X

Samsung: Apple's lawyers should be tossed

Legal dealings between Apple and Samsung just keep getting messier. The latest is Samsung requesting that some of Apple's attorneys be removed from case for having worked for Samsung on a previous matter.

Josh Lowensohn Former Senior Writer
Josh Lowensohn joined CNET in 2006 and now covers Apple. Before that, Josh wrote about everything from new Web start-ups, to remote-controlled robots that watch your house. Prior to joining CNET, Josh covered breaking video game news, as well as reviewing game software. His current console favorite is the Xbox 360.
Josh Lowensohn
3 min read
Apple Samsung logos

The legal fracas between gadget makers Apple and Samsung has reached a new level, with Samsung now vying to get some of Apple's legal team members kicked off the case.

FOSS Patents picked up on a 20-page motion filed by Samsung with the U.S. District Court for the Northern District of California yesterday, asking to have some of Apple's lawyers from law firm Bridges & Mavrakakis taken off the case. In the filing, Samsung alleges that these lawyers have a conflict of interest under the California Rule of Professional Conduct for having previously worked on Samsung's behalf in other legal matters.

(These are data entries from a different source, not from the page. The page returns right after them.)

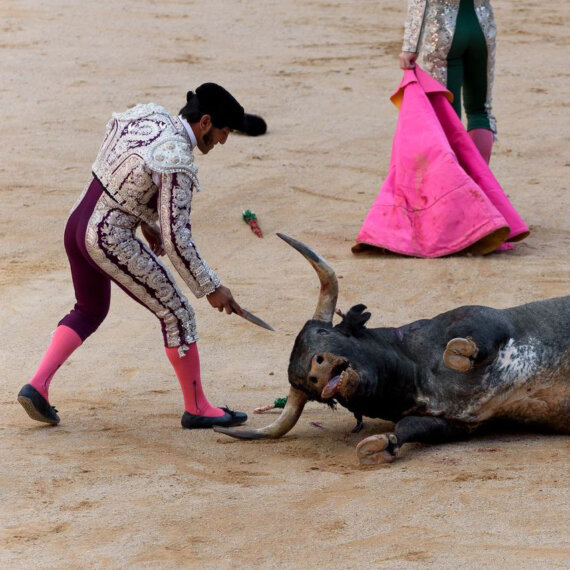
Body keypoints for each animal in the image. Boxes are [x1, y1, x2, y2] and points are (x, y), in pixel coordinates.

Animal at [214, 234, 568, 462]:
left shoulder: (485, 319)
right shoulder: (456, 423)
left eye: (323, 331)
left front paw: (458, 353)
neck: (416, 371)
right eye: (307, 387)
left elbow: (473, 342)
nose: (317, 368)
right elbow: (410, 428)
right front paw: (380, 445)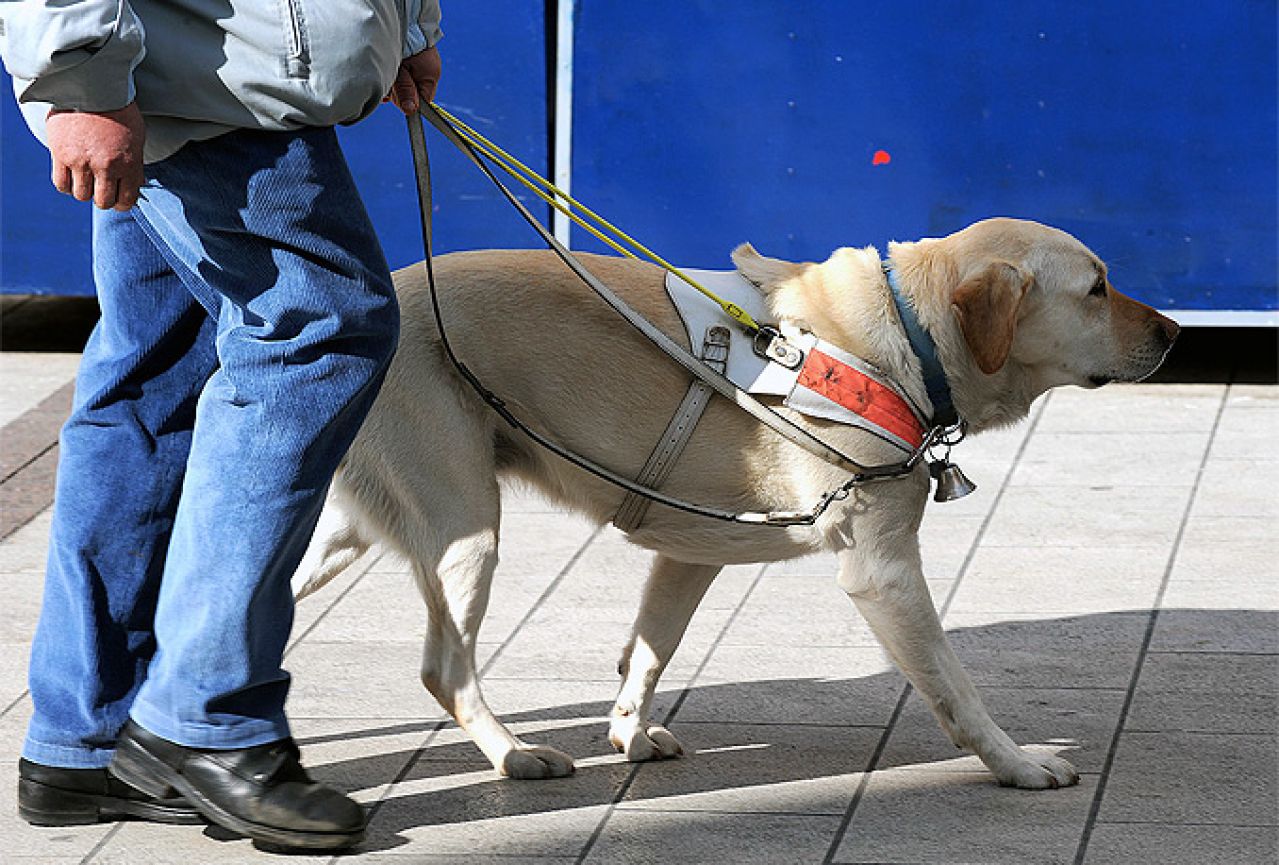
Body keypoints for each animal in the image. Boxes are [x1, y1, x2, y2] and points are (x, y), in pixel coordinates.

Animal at [292, 217, 1176, 788]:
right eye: (1096, 288)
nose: (1174, 331)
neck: (899, 337)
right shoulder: (882, 570)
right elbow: (954, 688)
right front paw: (1015, 763)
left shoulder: (688, 553)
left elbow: (650, 651)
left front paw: (628, 730)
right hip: (465, 527)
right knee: (444, 668)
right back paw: (513, 754)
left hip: (346, 531)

"At least five of the ten attorneys at the firm of Bridges & Mavrakakis represented Samsung on patent litigation matters that are substantially related to the case at hand," the filing reads. "Collectively, these attorneys spent almost 9,000 hours, including time spent earlier this year, performing work on patent litigation matters for Samsung."

The case in question was from when Samsung was up against Ericsson Inc. and Sony-Ericsson over patent infringement claims back in 2006. Five of Bridges & Mavrakakis lawyers now on Apple's external legal team were then defending Samsung as part of law firm Kirkland & Ellis. Samsung's filing goes as far as to break down the time each of the attorneys billed on that case, as well as detailing their roles.

Samsung goes on to argue that these lawyers have provided immense research on the company's own patents, along with outside help patent experts--including some on Samsung's own in-house teams, all in order to craft offensive and defensive measures against that intellectual property. That information could then be used against Samsung in Apple's case, the filing says:

It is inevitable that Samsung's confidential information--including not only the legal strategies implemented by Samsung in a prior litigation, but also other accumulated insights such as the decision-making tendencies and pressure points of Samsung's internal legal team--will be used to Advance Apple's interest against Samsung in this litigation.

Samsung's filing notes that the company brought up this alleged conflict of interest to the law firm "on multiple occasions" but that nothing came out of it. "Bridges & Mavrakakis responded that any prior representations by its lawyers of Samsung were not related to the current litigation," the company wrote in the filing. The company goes on to say that it even attempted to get the lawyers, as well as Apple to sign an affidavit that it hadn't gotten any confidential information about Samsung from the law firm.

Apple filed its lawsuit against Samsung in the U.S. back in April, alleging that the consumer electronics giant had violated its intellectual property in the design of its mobile devices. The suit takes aim specifically at the Galaxy series of smartphones and tablets, as well as other Samsung smartphones, for "copying" Apple's user interface and design features. In it, Apple claims Samsung is infringing on its patents and is practicing unfair competition.

Samsung returned the favor a week later, countersuing Apple, alleging that the iPhone and iPad maker was infringing on several of its patents.

Since then there have been complaints filedwith the U.S. International Trade Commission, by both companies requesting that the organization block one another's imports of smartphones and tablets into the U.S. Both parties have also asked to see unreleased and unannounced versions of products from one another.

The legal battle continues to be of special interest to industry onlookers and consumers alike given the relationship between the two companies. Samsung is the supplier of components in a handful of Apple devices, including part of Apple's A4 and A5 processors, which can be found in the company's iOS devices as well on the Apple TV product. Apple also invested $100 million in Samsung back in 1999 to help boost the company's production of flat-panel displays.